== Segment start ==

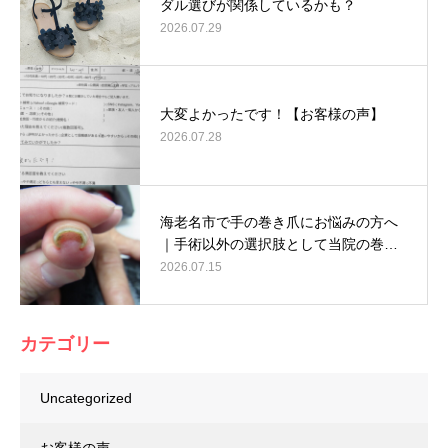
ダル選びが関係しているかも？
2026.07.29
大変よかったです！【お客様の声】
2026.07.28
海老名市で手の巻き爪にお悩みの方へ
｜手術以外の選択肢として当院の巻…
2026.07.15
カテゴリー
Uncategorized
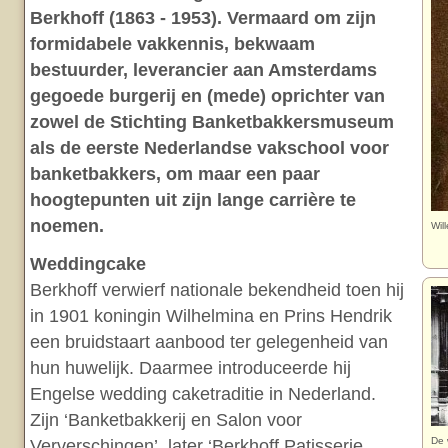
Berkhoff (1863 - 1953). Vermaard om zijn
formidabele vakkennis, bekwaam
bestuurder, leverancier aan Amsterdams
gegoede burgerij en (mede) oprichter van
zowel de Stichting Banketbakkersmuseum
als de eerste Nederlandse vakschool voor
banketbakkers, om maar een paar
hoogtepunten uit zijn lange carrière te
noemen.
Wil
Weddingcake
Berkhoff verwierf nationale bekendheid toen hij
in 1901 koningin Wilhelmina en Prins Hendrik
een bruidstaart aanbood ter gelegenheid van
hun huwelijk. Daarmee introduceerde hij
Engelse wedding caketraditie in Nederland.
Zijn ‘Banketbakkerij en Salon voor
De 
Ververschingen’, later ‘Berkhoff Patisserie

== Segment end ==

WORK INSTRUCTIONS: From the first line to the last, please copy the data exactly, with the pictures left out.

ANSWER SECTION:
ダル選びが関係しているかも？
2026.07.29
大変よかったです！【お客様の声】
2026.07.28
海老名市で手の巻き爪にお悩みの方へ
｜手術以外の選択肢として当院の巻…
2026.07.15
カテゴリー
Uncategorized
Berkhoff (1863 - 1953). Vermaard om zijn
formidabele vakkennis, bekwaam
bestuurder, leverancier aan Amsterdams
gegoede burgerij en (mede) oprichter van
zowel de Stichting Banketbakkersmuseum
als de eerste Nederlandse vakschool voor
banketbakkers, om maar een paar
hoogtepunten uit zijn lange carrière te
noemen.
Wil
Weddingcake
Berkhoff verwierf nationale bekendheid toen hij
in 1901 koningin Wilhelmina en Prins Hendrik
een bruidstaart aanbood ter gelegenheid van
hun huwelijk. Daarmee introduceerde hij
Engelse wedding caketraditie in Nederland.
Zijn ‘Banketbakkerij en Salon voor
De 
Ververschingen’, later ‘Berkhoff Patisserie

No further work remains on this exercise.